Martha began it; and yet Martha was not really to blame. Indeed, that

was half the trouble of it--no solid person stood full in view, to be
blamed and to make atonement. There was only a wretched, impalpable
condition to deal with. Breakfast was just over; the sun was summoning
us, imperious as a herald with clamour of trumpet; I ran upstairs to her
with a broken bootlace in my hand, and there she was, crying in a
corner, her head in her apron. Nothing could be got from her but the
same dismal succession of sobs that would not have done, that struck
and hurt like a physical beating; and meanwhile the sun was getting
impatient, and I wanted my bootlace.
Inquiry below stairs revealed the cause. Martha's brother was dead, it
seemed--her sailor brother Billy; drowned in one of those strange
far-off seas it was our dream to navigate one day. We had known Billy
well, and appreciated him. When an approaching visit of Billy to his
sister had been announced, we had counted the days to it. When his
cheery voice was at last heard in the kitchen and we had descended
with shouts, first of all he had to exhibit his tattooed arms, always a
subject for fresh delight and envy and awe; then he was called upon for
tricks, jugglings, and strange, fearful gymnastics; and lastly came yarns,
and more yarns, and yarns till bedtime. There had never been any one
like Billy in his own particular sphere; and now he was drowned, they
said, and Martha was miserable, and--and I couldn't get a new bootlace.
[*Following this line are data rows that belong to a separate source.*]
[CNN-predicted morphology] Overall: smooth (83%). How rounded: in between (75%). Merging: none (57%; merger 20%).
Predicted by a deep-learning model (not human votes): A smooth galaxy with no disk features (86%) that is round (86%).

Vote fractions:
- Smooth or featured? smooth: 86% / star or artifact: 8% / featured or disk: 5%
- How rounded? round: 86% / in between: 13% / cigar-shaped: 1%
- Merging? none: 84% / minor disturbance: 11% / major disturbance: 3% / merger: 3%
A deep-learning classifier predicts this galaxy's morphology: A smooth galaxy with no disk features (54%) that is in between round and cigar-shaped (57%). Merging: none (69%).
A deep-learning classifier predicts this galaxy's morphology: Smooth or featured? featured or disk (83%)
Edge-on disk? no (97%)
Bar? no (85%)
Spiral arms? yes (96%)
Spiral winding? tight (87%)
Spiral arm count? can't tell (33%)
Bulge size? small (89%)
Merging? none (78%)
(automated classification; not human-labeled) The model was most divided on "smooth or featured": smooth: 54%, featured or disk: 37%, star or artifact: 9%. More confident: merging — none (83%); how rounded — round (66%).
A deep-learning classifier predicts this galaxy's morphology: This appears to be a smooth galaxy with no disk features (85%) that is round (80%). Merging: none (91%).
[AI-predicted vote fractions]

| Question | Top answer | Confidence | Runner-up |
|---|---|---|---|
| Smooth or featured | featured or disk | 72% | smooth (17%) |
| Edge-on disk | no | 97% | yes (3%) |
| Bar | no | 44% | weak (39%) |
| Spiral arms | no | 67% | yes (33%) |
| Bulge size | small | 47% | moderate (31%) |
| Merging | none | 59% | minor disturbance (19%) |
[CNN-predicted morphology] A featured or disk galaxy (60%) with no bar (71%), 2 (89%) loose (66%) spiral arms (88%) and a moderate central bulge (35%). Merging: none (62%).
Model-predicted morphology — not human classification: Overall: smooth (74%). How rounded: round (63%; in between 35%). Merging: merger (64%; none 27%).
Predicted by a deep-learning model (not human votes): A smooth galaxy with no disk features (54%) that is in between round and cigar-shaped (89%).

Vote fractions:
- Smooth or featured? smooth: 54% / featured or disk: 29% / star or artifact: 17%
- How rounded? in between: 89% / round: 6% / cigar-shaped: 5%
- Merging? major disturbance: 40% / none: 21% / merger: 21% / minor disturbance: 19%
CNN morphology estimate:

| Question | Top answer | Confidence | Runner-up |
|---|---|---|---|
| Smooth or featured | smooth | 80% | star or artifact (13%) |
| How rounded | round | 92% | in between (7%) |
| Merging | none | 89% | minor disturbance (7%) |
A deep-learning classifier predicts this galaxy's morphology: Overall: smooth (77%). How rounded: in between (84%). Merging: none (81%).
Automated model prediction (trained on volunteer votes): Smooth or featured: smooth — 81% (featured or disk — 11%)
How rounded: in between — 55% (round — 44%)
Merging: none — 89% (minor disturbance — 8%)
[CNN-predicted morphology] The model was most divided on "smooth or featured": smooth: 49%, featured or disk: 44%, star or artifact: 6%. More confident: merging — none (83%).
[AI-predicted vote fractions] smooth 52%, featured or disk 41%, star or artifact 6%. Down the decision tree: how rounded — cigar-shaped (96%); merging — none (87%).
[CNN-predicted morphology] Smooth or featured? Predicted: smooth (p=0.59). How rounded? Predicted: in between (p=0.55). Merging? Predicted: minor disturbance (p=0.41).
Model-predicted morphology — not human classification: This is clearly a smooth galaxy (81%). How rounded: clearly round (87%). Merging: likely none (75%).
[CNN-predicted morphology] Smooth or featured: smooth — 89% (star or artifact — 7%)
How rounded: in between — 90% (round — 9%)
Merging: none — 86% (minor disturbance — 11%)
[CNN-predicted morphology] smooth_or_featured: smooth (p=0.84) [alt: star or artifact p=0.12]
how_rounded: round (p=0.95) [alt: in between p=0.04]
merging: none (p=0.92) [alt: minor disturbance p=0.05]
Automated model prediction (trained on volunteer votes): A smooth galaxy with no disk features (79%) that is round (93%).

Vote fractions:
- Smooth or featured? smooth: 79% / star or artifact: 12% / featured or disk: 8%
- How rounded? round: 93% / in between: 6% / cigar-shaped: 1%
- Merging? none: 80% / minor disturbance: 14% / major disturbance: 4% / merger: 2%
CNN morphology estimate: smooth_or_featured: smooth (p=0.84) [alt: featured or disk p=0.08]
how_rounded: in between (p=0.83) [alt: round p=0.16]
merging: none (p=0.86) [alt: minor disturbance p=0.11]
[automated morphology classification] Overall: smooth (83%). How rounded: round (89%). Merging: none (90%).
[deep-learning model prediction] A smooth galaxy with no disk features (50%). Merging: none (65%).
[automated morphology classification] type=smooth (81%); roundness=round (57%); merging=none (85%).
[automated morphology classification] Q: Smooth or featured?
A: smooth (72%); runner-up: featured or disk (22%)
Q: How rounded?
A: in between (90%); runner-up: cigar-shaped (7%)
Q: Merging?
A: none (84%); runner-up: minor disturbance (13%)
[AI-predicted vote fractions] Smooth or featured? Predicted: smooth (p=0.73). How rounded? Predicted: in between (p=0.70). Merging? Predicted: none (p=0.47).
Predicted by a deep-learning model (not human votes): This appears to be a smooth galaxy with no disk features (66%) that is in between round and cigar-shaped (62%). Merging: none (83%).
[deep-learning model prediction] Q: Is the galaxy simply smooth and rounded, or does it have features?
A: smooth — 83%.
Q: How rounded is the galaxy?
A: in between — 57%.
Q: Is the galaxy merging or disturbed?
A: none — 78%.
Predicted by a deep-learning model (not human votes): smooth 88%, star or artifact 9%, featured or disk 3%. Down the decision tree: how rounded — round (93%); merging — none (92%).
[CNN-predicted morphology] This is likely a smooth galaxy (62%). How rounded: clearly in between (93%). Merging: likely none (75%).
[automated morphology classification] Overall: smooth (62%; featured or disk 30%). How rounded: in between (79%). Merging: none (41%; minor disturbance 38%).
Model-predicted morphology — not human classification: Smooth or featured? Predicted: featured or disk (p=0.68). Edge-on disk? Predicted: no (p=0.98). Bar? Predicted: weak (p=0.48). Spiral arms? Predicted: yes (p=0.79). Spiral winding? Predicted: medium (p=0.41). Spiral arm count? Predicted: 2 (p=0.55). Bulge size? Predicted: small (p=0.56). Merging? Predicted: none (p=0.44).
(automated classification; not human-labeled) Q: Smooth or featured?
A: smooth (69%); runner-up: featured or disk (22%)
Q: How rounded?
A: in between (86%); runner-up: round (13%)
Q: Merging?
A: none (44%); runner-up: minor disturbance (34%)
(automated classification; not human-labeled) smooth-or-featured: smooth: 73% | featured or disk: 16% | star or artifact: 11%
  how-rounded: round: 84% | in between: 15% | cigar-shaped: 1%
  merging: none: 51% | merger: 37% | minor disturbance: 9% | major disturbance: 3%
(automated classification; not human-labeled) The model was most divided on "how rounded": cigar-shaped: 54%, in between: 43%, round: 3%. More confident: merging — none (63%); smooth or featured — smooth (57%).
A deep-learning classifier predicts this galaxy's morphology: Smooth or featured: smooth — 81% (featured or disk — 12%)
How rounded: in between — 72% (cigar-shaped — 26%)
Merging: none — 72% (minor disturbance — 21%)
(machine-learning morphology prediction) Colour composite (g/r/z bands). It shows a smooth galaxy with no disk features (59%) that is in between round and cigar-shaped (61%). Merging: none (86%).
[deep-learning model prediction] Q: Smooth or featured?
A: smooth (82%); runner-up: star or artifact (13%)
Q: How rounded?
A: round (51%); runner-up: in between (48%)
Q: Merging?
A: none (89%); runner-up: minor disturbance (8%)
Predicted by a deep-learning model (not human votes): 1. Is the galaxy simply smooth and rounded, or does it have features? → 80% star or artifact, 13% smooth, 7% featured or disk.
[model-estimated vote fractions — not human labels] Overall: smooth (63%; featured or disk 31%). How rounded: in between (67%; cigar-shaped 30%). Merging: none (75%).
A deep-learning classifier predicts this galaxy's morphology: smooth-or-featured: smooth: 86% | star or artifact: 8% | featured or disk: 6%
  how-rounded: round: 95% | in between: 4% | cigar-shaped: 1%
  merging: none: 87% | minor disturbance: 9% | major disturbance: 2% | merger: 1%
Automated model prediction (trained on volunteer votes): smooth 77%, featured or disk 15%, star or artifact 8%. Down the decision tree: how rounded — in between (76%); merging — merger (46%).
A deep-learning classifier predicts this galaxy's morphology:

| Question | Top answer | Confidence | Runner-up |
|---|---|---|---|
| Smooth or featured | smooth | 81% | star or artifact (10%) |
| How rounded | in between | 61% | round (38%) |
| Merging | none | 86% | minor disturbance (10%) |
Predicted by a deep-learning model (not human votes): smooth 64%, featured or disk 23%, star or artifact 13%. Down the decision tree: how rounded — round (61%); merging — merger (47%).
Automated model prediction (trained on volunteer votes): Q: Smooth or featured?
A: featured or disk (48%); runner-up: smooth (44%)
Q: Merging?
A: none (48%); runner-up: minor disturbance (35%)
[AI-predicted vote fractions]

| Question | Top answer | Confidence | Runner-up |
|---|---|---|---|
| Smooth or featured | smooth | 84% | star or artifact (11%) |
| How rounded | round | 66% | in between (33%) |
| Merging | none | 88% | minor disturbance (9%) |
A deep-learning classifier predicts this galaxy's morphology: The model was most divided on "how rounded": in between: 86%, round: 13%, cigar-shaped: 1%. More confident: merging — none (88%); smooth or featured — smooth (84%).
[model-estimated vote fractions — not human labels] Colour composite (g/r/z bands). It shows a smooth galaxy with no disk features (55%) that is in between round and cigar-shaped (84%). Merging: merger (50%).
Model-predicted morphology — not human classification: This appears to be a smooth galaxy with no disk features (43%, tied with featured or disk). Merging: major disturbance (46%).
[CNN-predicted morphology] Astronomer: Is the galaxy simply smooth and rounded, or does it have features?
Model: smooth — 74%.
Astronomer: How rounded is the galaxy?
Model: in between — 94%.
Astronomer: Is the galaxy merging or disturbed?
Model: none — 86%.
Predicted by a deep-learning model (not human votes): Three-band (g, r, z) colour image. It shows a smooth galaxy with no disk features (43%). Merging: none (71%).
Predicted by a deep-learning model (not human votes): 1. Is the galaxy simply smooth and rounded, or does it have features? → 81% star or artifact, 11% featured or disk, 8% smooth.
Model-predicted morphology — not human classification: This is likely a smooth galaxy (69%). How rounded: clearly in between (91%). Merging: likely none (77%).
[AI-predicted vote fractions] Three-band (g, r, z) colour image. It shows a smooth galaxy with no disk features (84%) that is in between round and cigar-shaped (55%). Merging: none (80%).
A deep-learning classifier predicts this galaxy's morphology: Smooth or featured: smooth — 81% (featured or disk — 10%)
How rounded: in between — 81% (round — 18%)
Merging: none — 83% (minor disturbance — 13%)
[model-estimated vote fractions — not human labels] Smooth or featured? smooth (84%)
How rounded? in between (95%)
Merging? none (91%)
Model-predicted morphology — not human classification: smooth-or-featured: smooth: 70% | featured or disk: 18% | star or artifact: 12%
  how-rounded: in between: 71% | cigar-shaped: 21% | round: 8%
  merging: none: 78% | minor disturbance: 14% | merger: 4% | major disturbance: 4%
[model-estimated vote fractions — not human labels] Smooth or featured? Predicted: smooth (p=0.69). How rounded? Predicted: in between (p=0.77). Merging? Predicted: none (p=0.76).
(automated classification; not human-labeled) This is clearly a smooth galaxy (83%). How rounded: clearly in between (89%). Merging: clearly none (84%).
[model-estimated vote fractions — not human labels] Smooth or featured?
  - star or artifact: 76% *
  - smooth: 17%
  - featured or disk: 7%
They told me that Billy would never come back any more, and I stared
out of the window at the sun which came back, right enough, every day,
and their news conveyed nothing whatever to me. Martha's sorrow hit
home a little, but only because the actual sight and sound of it gave me
a dull, bad sort of pain low down inside--a pain not to be actually
located. Moreover, I was still wanting my bootlace.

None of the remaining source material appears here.